- [Tarefa 1]
No texto sobre a liturgia do 17º Domingo do Tempo Comum, quais são as qualidades com que toda autoridade deveria exercer o poder segundo a vontade de Deus? Liste todas.
- [Tarefa 2]
Escreva a continuação do texto sobre a liturgia do 17º Domingo do Tempo Comum a partir do ponto em que ele para.

- [Trecho escolhido]

╭──

Dom Anuar Battisti
Arcebispo Emérito de Maringá (PR)
A liturgia deste 17º. Domingo do Tempo Comum nos convida a refletir nas nossas prioridades, nos valores sobre os quais fundamentamos a nossa existência. Sugere, especialmente, que o cristão deve construir a sua vida sobre os valores propostos por Jesus. O capítulo 13 de Mateus apresenta sete parábolas de Jesus. Três delas estão no texto evangélico que será proclamado neste domingo. São parábolas que falam do Reino de Deus e das transformações que ele provoca.
A primeira leitura – 1Rs 3,5.7-12 – apresenta-nos o exemplo de Salomão, rei de Israel. Ele é o protótipo do homem “sábio”, que consegue perceber e escolher o que é importante e que não se deixa seduzir e alienar por valores efémeros. Toda autoridade deveria se pautar pelo poder exercido segundo a vontade de Deus, ou seja, com inteligência, sabedoria, discernimento e justiça. A nação cujas autoridades são sábias e justas proporciona grande alegria e felicidade ao povo.
No Evangelho – Mt 13,44-52 –, recorrendo à linguagem das parábolas, Jesus recomenda aos seus seguidores que façam do Reino de Deus a sua prioridade fundamental. Todos os outros valores e interesses devem passar para segundo plano, face a esse “tesouro” supremo que é o Reino. Faz-se necessário investir sem medo e com alegria no projeto do Reino dos Céus. As três parábolas – do tesouro, da pérola e da rede – consistem em comparações com o Reino dos Céus, o qual merece nosso empenho. As duas primeiras ressaltam a alegria da descoberta e da acolhida do Reino. A última trata da presença do bem e do mal na comunidade e na sociedade.

╰──

- [Dados tirados de uma coleção]
╭──

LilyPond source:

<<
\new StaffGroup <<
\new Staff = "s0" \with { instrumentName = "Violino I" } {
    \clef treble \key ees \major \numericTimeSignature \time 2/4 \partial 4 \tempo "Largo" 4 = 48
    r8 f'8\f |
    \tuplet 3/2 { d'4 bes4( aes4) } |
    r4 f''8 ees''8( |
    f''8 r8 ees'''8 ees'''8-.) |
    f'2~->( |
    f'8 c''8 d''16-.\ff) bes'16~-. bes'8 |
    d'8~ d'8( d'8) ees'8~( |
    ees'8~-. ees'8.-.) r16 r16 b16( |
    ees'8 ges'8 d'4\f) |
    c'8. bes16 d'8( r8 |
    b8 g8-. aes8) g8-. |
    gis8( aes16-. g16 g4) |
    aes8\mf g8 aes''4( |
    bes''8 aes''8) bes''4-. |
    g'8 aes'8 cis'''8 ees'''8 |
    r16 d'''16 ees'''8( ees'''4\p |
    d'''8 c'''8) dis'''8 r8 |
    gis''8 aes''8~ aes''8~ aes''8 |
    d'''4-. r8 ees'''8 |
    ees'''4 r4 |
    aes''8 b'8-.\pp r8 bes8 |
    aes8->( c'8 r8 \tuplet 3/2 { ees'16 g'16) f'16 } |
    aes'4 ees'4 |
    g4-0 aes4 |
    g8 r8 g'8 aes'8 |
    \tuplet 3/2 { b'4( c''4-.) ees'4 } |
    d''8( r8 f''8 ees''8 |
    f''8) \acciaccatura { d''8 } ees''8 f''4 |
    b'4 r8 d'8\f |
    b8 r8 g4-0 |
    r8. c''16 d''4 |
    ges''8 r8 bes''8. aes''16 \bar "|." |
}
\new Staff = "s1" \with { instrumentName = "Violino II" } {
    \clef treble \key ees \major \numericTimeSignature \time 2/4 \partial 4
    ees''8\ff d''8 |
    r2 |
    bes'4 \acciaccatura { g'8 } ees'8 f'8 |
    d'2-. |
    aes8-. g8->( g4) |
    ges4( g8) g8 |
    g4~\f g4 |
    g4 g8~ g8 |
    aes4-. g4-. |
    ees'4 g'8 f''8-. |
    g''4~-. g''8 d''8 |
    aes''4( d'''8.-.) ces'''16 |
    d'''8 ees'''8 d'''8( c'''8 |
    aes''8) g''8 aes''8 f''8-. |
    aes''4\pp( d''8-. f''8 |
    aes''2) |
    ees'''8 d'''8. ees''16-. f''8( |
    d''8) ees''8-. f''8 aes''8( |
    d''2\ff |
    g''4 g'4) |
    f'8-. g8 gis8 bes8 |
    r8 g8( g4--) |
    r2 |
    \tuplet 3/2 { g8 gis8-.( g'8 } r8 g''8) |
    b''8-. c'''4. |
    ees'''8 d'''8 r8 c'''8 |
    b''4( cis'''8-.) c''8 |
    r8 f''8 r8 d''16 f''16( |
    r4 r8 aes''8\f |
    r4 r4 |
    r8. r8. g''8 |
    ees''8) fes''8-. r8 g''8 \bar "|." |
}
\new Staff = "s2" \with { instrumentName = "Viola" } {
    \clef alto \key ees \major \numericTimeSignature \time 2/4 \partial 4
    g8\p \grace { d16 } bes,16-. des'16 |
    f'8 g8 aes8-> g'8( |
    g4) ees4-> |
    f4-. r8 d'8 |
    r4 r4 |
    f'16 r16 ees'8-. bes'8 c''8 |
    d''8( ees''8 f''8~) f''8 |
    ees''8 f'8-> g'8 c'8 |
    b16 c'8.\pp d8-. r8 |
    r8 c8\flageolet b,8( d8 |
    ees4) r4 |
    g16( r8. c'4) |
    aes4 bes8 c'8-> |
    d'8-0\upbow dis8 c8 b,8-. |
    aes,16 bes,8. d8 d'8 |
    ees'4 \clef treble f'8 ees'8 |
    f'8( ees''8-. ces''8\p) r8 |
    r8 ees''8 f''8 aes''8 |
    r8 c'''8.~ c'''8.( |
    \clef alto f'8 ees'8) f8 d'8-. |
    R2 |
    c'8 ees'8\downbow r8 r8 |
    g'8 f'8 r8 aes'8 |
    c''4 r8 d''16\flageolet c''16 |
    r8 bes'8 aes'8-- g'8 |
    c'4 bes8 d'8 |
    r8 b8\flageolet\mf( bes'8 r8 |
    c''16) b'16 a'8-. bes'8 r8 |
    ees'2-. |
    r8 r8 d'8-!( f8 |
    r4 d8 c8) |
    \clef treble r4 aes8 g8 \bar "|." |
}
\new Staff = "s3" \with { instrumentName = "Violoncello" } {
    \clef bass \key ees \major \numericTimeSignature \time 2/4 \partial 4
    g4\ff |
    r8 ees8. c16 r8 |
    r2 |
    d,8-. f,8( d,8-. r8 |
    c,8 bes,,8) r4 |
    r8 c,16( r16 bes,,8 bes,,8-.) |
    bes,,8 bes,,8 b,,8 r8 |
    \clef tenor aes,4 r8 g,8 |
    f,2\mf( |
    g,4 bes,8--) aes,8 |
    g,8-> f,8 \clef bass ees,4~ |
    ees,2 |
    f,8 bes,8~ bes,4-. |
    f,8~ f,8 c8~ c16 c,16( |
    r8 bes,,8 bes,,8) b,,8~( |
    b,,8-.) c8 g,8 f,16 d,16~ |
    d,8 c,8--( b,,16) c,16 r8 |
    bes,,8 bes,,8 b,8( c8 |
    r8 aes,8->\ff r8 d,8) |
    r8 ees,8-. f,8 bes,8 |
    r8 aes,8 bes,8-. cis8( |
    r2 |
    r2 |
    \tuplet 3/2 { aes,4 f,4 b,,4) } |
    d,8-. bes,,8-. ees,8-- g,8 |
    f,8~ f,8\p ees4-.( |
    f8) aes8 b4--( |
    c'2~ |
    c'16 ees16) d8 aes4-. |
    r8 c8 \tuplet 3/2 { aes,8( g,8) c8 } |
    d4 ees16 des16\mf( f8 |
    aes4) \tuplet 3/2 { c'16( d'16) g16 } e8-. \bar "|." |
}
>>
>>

╰──

- [Resposta 1]
Inteligência, sabedoria, discernimento e justiça.

- [Resposta 2]
À medida que nos tornamos “discípulos do Reino dos Céus”, vamos tirando do tesouro “coisas novas e velhas”. Pois nem tudo o que é antigo deixou de valer e precisa ser descartado, assim como nem tudo o que é novo é bom. O que conta é sempre o critério da justiça que traz para o mundo o Reinado de Deus, e não outros reinados. Antigas ou novas, o importante é que as coisas que cultivamos e oferecemos ao mundo nos mantenham comprometidas com o Reinado do Deus de Jesus. Afinal, onde estiver nosso tesouro, aí estará também nosso coração, ou seja, nossas decisões e ações concretas em favor da justiça misericordiosa de Deus.
A segunda leitura – Rm 8,28-30 – convida-nos a seguir o caminho e a proposta de Jesus. Esse é o valor mais alto, que deve sobrepor-se a todos os outros valores e propostas. Deus desde sempre nos conheceu, nos amou e nos predestinou a sermos conformes à imagem do seu Filho, primogênito de muitos irmãos. O projeto divino visa tornar-nos todos irmãos e irmãs em Jesus e construir uma humanidade nova.
A mensagem que une Salomão e as parábolas de hoje é clara: o Reino de Deus requer discernimento, entrega total e um coração aberto à sabedoria divina, valores que nos conduzem à justiça e à vida eterna.
A decisão pelo Reino de Deus, uma vez tomada, não admite meias tintas, tibiezas, hesitações, jogos duplos. Escolher o Reino não é agradar a Deus e ao diabo, pactuar com realidades que mutuamente se excluem; mas é optar radicalmente por Deus e pelos valores do Evangelho.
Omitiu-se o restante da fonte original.